# labels with sizes woven on the front



## cpix (Aug 25, 2007)

I want my tags to display the sizes on the front just like this:










...with the care instructions on the back like this:










Now I'm assuming that each size is a separate job for the labelmakers but just in case, I still want to ask this question and be sure.
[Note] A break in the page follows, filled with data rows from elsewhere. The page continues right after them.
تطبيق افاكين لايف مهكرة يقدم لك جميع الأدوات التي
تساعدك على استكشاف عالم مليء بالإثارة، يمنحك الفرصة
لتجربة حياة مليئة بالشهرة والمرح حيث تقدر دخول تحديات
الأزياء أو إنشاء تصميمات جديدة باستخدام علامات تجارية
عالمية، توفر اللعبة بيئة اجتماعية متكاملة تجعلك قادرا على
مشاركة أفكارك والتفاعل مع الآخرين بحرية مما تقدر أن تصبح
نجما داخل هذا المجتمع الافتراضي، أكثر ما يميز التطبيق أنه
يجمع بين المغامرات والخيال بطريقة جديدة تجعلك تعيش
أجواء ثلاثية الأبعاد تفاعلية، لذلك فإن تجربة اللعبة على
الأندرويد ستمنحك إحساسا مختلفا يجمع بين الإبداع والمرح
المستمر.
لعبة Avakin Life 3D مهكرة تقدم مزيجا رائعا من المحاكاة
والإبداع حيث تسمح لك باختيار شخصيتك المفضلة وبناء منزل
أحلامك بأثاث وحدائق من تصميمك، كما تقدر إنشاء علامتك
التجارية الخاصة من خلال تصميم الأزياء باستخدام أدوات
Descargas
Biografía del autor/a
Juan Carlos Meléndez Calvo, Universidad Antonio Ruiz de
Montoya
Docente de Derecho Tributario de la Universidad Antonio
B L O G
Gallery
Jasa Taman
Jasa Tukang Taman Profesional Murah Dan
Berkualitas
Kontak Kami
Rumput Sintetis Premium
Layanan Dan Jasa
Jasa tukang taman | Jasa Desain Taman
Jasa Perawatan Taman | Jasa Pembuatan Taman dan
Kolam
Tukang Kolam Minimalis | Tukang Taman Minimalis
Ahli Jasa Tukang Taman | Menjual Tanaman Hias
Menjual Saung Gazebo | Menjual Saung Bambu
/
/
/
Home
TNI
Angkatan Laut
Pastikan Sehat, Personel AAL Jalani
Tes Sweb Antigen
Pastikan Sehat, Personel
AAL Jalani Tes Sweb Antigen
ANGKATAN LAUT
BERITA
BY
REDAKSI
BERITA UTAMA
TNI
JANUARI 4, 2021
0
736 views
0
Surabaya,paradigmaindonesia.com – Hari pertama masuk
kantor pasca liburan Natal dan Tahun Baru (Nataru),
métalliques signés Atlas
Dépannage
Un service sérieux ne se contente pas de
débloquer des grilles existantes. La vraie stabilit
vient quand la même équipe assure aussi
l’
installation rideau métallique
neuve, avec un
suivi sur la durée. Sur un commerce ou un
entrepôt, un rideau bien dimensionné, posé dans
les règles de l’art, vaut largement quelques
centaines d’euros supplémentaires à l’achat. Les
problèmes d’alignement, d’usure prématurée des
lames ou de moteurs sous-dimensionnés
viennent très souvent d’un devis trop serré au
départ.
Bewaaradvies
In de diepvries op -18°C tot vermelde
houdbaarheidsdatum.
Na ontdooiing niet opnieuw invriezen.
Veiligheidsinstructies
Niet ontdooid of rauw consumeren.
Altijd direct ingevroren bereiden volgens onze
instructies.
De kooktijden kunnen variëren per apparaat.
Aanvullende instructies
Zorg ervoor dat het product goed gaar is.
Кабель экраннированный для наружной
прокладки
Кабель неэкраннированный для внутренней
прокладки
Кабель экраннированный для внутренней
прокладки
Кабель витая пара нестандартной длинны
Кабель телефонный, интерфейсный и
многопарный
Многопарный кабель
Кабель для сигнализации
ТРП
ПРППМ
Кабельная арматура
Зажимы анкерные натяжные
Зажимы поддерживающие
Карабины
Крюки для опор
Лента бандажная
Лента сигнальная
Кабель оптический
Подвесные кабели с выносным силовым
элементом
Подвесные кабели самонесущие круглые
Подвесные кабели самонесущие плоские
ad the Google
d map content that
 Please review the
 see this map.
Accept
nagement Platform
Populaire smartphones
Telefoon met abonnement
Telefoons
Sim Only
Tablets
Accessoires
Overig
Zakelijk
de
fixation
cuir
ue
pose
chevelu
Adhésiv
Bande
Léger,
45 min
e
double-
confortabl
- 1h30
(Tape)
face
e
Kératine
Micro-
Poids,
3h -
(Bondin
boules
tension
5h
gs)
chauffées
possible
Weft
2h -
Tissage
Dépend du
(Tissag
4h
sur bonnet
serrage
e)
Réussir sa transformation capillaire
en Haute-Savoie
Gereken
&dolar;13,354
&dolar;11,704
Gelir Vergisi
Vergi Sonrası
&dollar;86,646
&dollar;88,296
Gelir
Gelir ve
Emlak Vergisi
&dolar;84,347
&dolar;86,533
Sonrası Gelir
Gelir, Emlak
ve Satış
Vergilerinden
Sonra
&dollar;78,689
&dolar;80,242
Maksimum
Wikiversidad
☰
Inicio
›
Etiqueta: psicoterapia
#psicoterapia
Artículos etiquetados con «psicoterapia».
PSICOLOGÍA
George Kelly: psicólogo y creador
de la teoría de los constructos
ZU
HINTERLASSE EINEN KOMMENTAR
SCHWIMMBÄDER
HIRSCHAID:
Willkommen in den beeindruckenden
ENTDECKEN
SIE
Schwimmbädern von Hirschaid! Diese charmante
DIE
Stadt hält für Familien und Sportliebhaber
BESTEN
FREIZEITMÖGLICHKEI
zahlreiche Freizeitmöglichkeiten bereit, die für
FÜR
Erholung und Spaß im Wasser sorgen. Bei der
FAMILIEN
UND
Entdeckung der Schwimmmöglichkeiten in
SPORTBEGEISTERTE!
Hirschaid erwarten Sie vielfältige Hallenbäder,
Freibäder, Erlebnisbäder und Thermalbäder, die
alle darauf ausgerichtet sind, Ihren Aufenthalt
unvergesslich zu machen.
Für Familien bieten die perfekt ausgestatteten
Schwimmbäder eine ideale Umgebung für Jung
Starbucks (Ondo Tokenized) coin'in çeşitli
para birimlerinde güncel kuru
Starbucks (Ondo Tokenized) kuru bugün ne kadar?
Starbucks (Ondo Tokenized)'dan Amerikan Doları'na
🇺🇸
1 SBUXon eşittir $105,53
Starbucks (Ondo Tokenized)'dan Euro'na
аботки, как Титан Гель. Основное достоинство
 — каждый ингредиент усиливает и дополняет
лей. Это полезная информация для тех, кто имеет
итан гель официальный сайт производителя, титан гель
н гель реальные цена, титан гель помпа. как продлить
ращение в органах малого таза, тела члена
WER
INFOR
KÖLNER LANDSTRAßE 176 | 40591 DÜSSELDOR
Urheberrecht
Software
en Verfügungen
Does each size have to be ordered separately? For example, if I go to, say, Luckylabel with their 1200 minimum, do I have to order 1200 L, 1200 M, and 1200 S? Or can I preferably have 1200 tags w/ 600 L, 400 M, 200 S?


----------



## splathead (Dec 4, 2005)

You should shoot the supplier an email and ask them directly. Different companies have different requirements. Certainly, each size label is looped separately. But whether they all fall under minimums will depend on the vendor.


----------



## cpix (Aug 25, 2007)

Yeah, emailing them would be a good idea. If anybody has any personal experience with a situation like mine, I'd love to hear it.


----------



## Solmu (Aug 15, 2005)

As Joe said it varies by supplier. I've definitely seen different suppliers go either way on this one. I don't recall what Lucky Label's policy is specifically.


----------



## snake_pliskin (Nov 9, 2008)

This is the point i am currently at in my woven label phase of my t-shirt production. Are there any alternative solutions? A separate smaller woven label w/ just the size? Any feedback would be appreciated.


----------